Avete voglia di citare il Leonard Cohen di Anthem – quello che canta: “C’è una crepa in ogni cosa ed è da lì che entra la luce”. È arrivata pure sulla bocca di Diego Abatantuono in La vita va così. Avete voglia di citarlo, ma certe volte la vita va veramente così e dalle crepe entrano solo grandissimi casini. Il Real Madrid, per esempio. Quel gran cuore così blanco di Jorge Valdano ne scrive stamattina su El País, lanciandosi in una riflessione — filosofica come sempre, ma anche molto concreta — sul momento che vive Xabi Alonso, e su come una ferita pubblica abbia alterato gli equilibri interni.
Valdano parte dall’episodio che ha cambiato tutto: la rabbia di Vinícius al momento della sostituzione nel Clásico. In una notte in cui il Madrid aveva spezzato una striscia di quattro sconfitte consecutive contro il Barça, le luci si sono spostate sul brasiliano e sulla sua sfida aperta all’allenatore. Il suo rifiuto di uscire non è stato solo un gesto: per Valdano ha indebolito l’autorità di Xabi, ha distratto la squadra in mezzo alla battaglia e ha tolto valore al trionfo.
Il club, nota Valdano, non ha reagito. Ha preferito evitare di irritare Vinícius invece di proteggere il proprio allenatore. E quel silenzio ha avuto un costo: dopo il Clásico sono arrivati risultati peggiori e, diversamente da quanto accade a Londra, Monaco o Napoli a Madrid la colpa è ricaduta subito su Xabi.
Così dice Valdano e poi allarga lo sguardo.
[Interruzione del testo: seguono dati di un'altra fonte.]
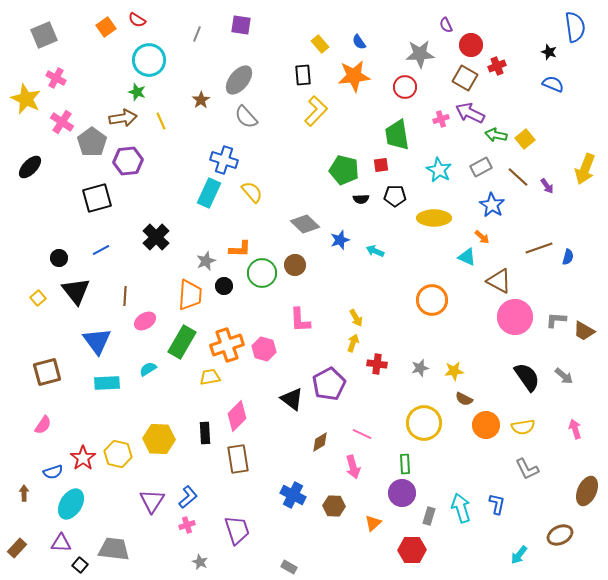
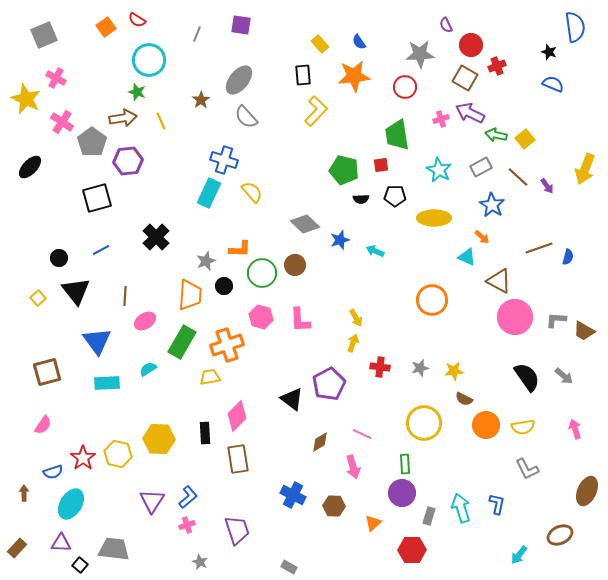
pink hexagon at (264, 349): moved 3 px left, 32 px up
red cross at (377, 364): moved 3 px right, 3 px down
L’irregolarità del Madrid non è un mistero, dice: la squadra domina nella normalità, soffre contro l’élite. E forse — questa è la domanda centrale del pezzo — il problema non è l’allenatore, ma la struttura della rosa. Anche con il miglior portiere e il miglior attaccante del mondo, le grandi partite si giocano in mezzo, dove servono ordine, ritmo e strategia. Lì, oggi, il Madrid “pensa lento”. Senza la scienza di Modric e Kroos, ciò che era semplice è diventato complicato: manca un regista, un cervello. Valdano analizza il centrocampo sovraffollato ma senza un vero stratega: Tchouameni inamovibile, Bellingham affidabile, Valverde da riportare nel suo ruolo, Güler in crescita, Mastantuono boh, più Camavinga, Rodrygo, Brahim, Ceballos. Tante soluzioni, nessuna che garantisca un’identità collettiva. Il compito dell’allenatore, conclude, è rendere competitiva la squadra con ciò che ha. “Ma non si fa in cinque minuti”.